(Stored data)

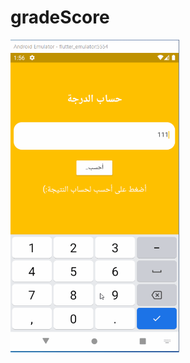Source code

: # gradeScore


<img src="https://github.com/WejdanCS/gradeScore/blob/main/ScreenShot/gradeScoreNew.gif" with=500px height=500px/>

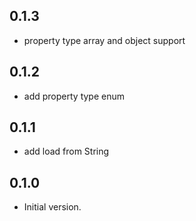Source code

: ## 0.1.3

- property type array and object support

## 0.1.2

- add property type enum

## 0.1.1

- add load from String

## 0.1.0

- Initial version.
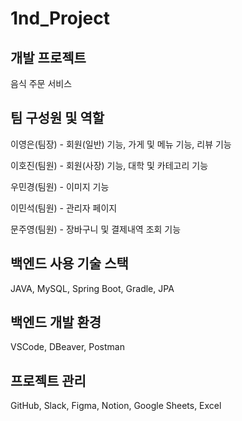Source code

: # 1nd_Project

## 개발 프로젝트

음식 주문 서비스

## 팀 구성원 및 역할

이영은(팀장) - 회원(일반) 기능, 가게 및 메뉴 기능, 리뷰 기능

이호진(팀원) - 회원(사장) 기능, 대학 및 카테고리 기능

우민경(팀원) - 이미지 기능

이민석(팀원) - 관리자 페이지 

문주영(팀원) - 장바구니 및 결제내역 조회 기능

## 백엔드 사용 기술 스택

JAVA, MySQL, Spring Boot, Gradle, JPA

## 백엔드 개발 환경

VSCode, DBeaver, Postman

## 프로젝트 관리

GitHub, Slack, Figma, Notion, Google Sheets, Excel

### YOUR ASSIGNMENT
Drop the images; copy every entry above exactly.

### SOLUTION TO THIS TASK
Source code

: # gradeScore


<img src="https://github.com/WejdanCS/gradeScore/blob/main/ScreenShot/gradeScoreNew.gif" with=500px height=500px/>

Source code

: ## 0.1.3

- property type array and object support

## 0.1.2

- add property type enum

## 0.1.1

- add load from String

## 0.1.0

- Initial version.
Source code

: # 1nd_Project

## 개발 프로젝트

음식 주문 서비스

## 팀 구성원 및 역할

이영은(팀장) - 회원(일반) 기능, 가게 및 메뉴 기능, 리뷰 기능

이호진(팀원) - 회원(사장) 기능, 대학 및 카테고리 기능

우민경(팀원) - 이미지 기능

이민석(팀원) - 관리자 페이지 

문주영(팀원) - 장바구니 및 결제내역 조회 기능

## 백엔드 사용 기술 스택

JAVA, MySQL, Spring Boot, Gradle, JPA

## 백엔드 개발 환경

VSCode, DBeaver, Postman

## 프로젝트 관리

GitHub, Slack, Figma, Notion, Google Sheets, Excel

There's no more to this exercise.